Data for the task -

====

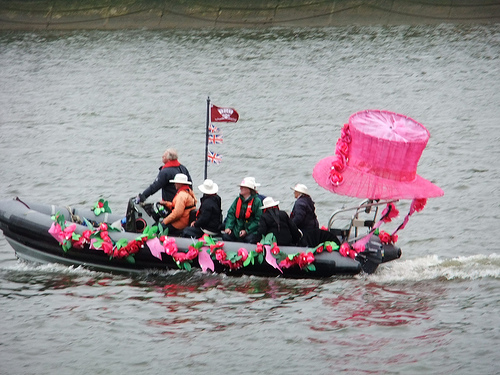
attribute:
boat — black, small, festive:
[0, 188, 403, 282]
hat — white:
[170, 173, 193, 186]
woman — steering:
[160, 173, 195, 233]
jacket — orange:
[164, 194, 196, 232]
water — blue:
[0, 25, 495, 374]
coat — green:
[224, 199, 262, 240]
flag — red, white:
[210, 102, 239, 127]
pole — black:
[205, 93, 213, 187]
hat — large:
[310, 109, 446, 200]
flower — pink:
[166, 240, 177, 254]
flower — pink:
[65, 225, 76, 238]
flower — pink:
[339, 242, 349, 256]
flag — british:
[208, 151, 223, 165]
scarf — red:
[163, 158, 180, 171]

====

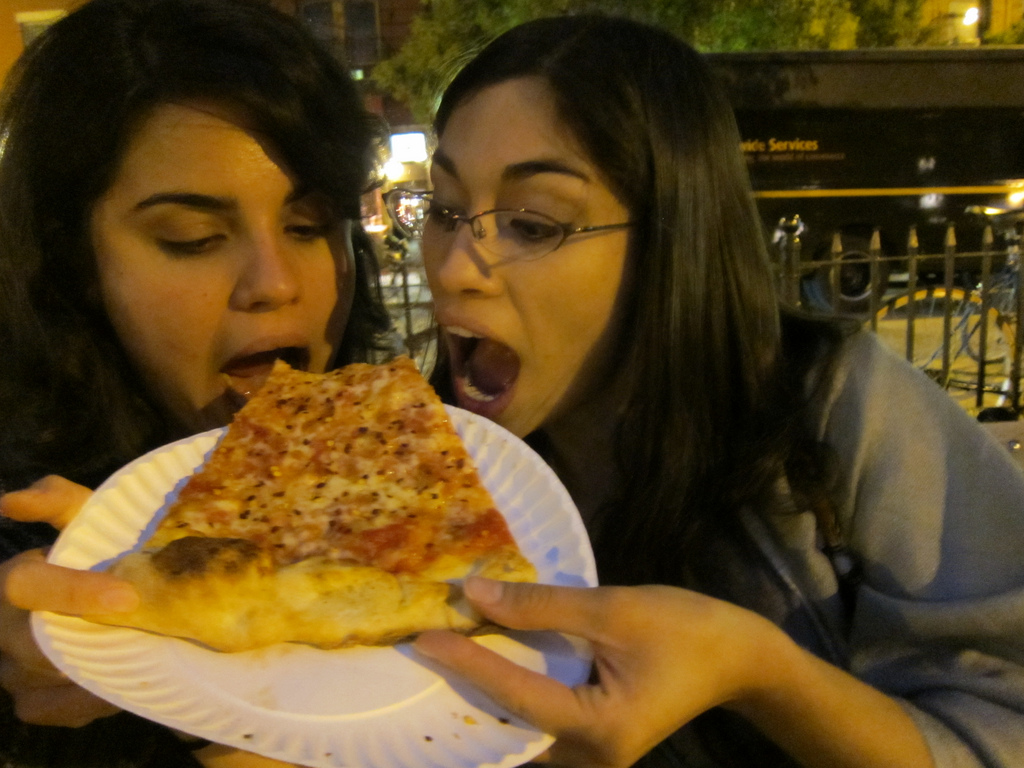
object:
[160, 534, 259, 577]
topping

====

Brief - State how many lines of the listing contain the word "black". Give only the number.

Exercise answer - 2